Interpreting Concentration-Time Curves
- A graphical representation showing the concentration of a drug in the blood plasma over time, from administration until full excretion.
- Absorption Phase: The period during which drug concentration in plasma increases as the drug enters systemic circulation faster than it is eliminated.
- Cmax: The peak (maximum) drug concentration achieved in the plasma.
- Tmax: The time it takes for the drug to reach its Cmax.
- Lag Period: The initial period after administration until the plasma drug concentration reaches the Minimum Effective Concentration (MEC).
- Minimum Effective Concentration (MEC): The lowest plasma drug concentration required to produce a therapeutic effect. Below MEC, the drug is considered subtherapeutic.
- Onset of Action: The time from drug administration until the plasma drug concentration reaches MEC.
- Duration of Action: The length of time the plasma drug concentration remains above the MEC.
- Termination of Action: The point at which the drug concentration falls below MEC, typically associated with metabolism and excretion.
- Post-Absorption / Elimination Phase: The period after Cmax where the drug is eliminated from the body faster than it is absorbed, causing plasma drug concentration to decrease.
- Elimination: Encompasses all processes (notably metabolism and excretion) that remove a drug from the body.
- Maximum Safe Concentration (MSC): The upper limit of drug concentration; above this level, the drug is considered toxic.
- Therapeutic Window: The range of plasma drug concentrations between the MEC and the MSC, where the drug provides efficacy without causing adverse side effects.
- Route of Administration and Curves:
- IV Administration: Shows an immediate Cmax (T_{max}=0 minutes) and 100% bioavailability, resulting in the highest Cmax. This also means the highest risk of adverse effects due to rapid and high peak concentration.
- Lag Period/Tmax Comparison: The lag period and Tmax are progressively greater for IV < IM < SC < PO administration.
Area Under the Curve (AUC)
- Definition: The total area under the concentration-time curve.
- Significance: Represents the total exposure of the body to the drug over time and is used to measure a drug's overall effect.
- Provides a single numerical value quantifying the overall amount of a drug that has entered the systemic circulation, accounting for both its concentration and the duration it remains in the body.
- A larger AUC signifies that the body has been exposed to a higher overall concentration of the drug for a longer duration.
- AUC values are a key method for measuring and comparing bioavailability.
Bioavailability and Bioequivalence
- Absolute Bioavailability:
- The fraction of an administered dose that reaches its target site or systemic circulation relative to an intravenous (IV) dose (which has 100% bioavailability).
- Determined by comparing the AUC of a non-IV dose (e.g., oral tablet) to the AUC of an IV dose.

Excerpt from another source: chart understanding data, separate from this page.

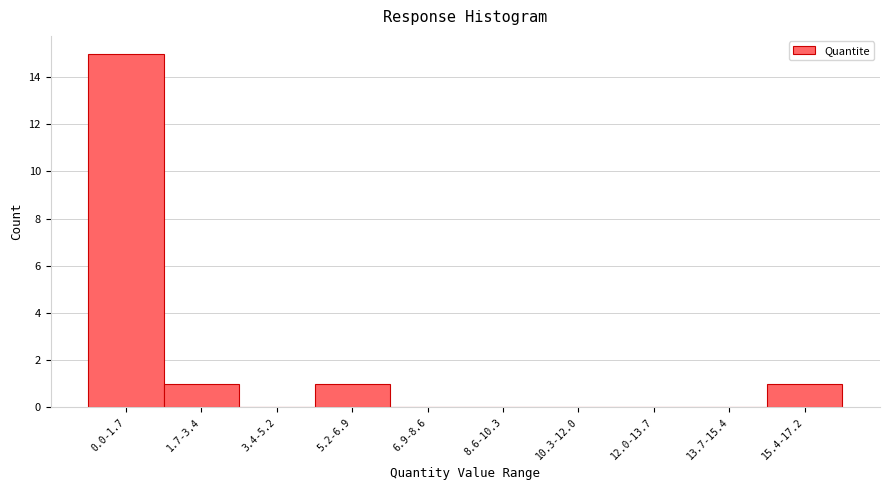

Reading left to right, extract all data points from this chart.

0.0-1.7=15	1.7-3.4=1	3.4-5.2=0	5.2-6.9=1	6.9-8.6=0	8.6-10.3=0	10.3-12.0=0	12.0-13.7=0	13.7-15.4=0	15.4-17.2=1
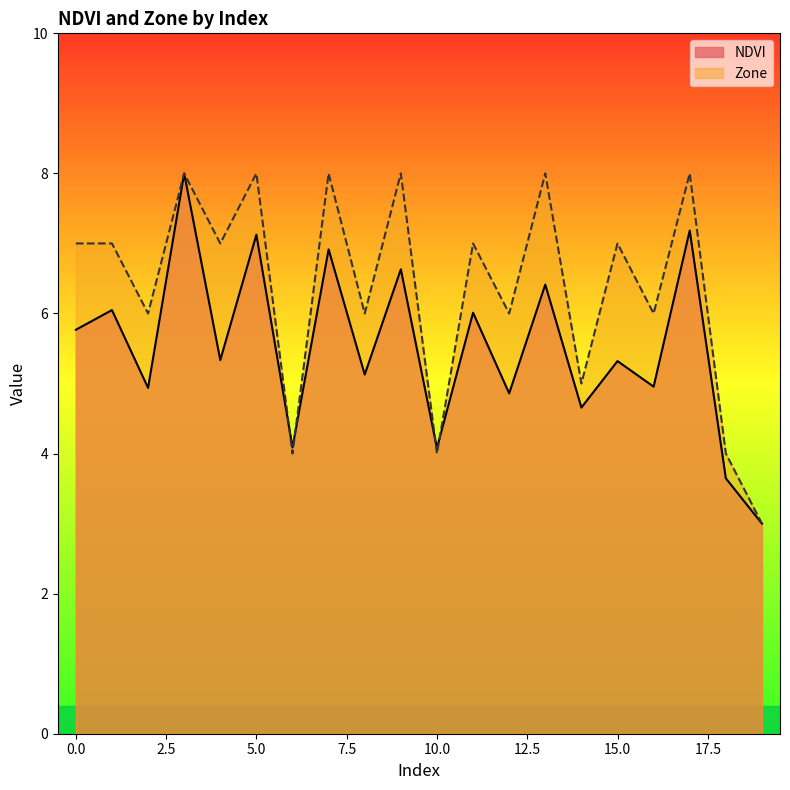

What is the value of the Zone point at the 12th from the left?

7.0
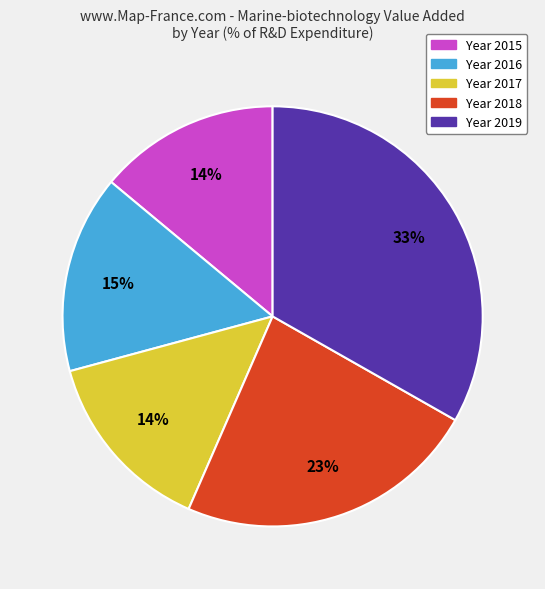

Which category has the biggest portion of the pie?

Year 2019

- Relative Bioavailability:
- The fraction of an administered dose that reaches its target site or systemic circulation relative to a different formulation (e.g., comparing a capsule to a liquid formulation of the same drug).
- Bioequivalence:
- Established using AUC values.
- Drug products are considered bioequivalent if they are therapeutically equivalent.
- For a generic drug to be deemed bioequivalent to a brand-name drug, it must contain the same active ingredients and be identical in strength, concentration, formulation, and route of administration.
Learning Objectives Covered
After this lecture, you should be able to:
- Define the stages of pharmacokinetics (ADME).
- Compare various routes of administration.
- Explain bioavailability, first-pass effect, the distinction between portal and systemic circulation, and bioequivalence.
- Interpret concentration-time curves, utilizing concepts such as lag period, MEC, therapeutic window, Cmax, Tmax, absorption and elimination phases, onset of action, duration of action, and AUC.
- Distinguish between absolute and relative bioavailability and interpret AUC values.